Acalyptris dividua

Scientific classification
- Kingdom: Animalia
- Phylum: Arthropoda
- Clade: Pancrustacea
- Class: Insecta
- Order: Lepidoptera
- Family: Nepticulidae
- Genus: Acalyptris
- Species: A. dividua
- Binomial name: Acalyptris dividua Puplesis & Robinson, 2000

= Acalyptris dividua =

- Authority: Puplesis & Robinson, 2000

Species of moth

Acalyptris dividua is a species of moth of the family Nepticulidae. Formally described by Rimantas Puplesis and Gaden S. Robinson in 2000, it is endemic to Belize. It is known from the Chiquibul Forest Reserve in the Cayo District. It is a small species, with males having a wingspan of 5.0-5.2 mm and a forewing length of 2.2-2.3 mm.

== Taxonomy ==
Acalyptris dividua was formally described in 2000 by Rimantas Puplesis and Gaden S. Robinson based on an adult male specimen collected from the Chiquibul Forest Reserve in the Cayo District of Belize. It is named after its split uncus. It is part of the A. latipennata species group within the genus.

== Description ==
Acalyptris dividua is a small species, with males having a wingspan of 5.0-5.2 mm and a forewing length of 2.2-2.3 mm.

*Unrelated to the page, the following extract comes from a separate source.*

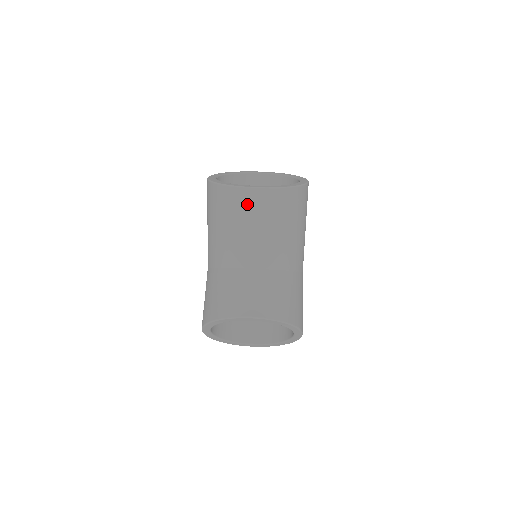
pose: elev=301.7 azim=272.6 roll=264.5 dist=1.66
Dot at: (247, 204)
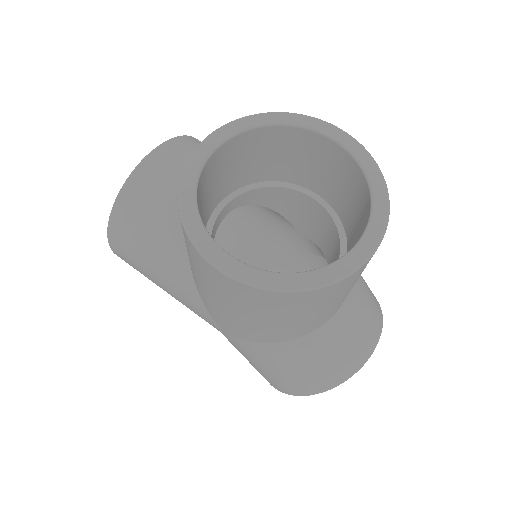
Dot at: (358, 275)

The forewing is yellowish-cream to yellow in color, with an wide oblique blackish line just proximal to the termen, reaching the cilia at the tornus. The cilia of the forewing are yellowish-cream, while the undersurface is cream-colored. The yellowish-cream hindwing is rather wide, with grayish cream-to-yellow cilia. The thorax and tegulae are yellowish or cream in color. The head has yellowish to cream-colored palps and a brownish-orange frontal tuft. The legs are yellowish and the antennae are yellow to light brownish-yellow. It is quite unique in many of its morphological features.

== Distribution ==
Acalyptris dividua is endemic to Belize, where it is known from the Las Cuevas Biological Station in the Chiquibul Forest Reserve in the Cayo District.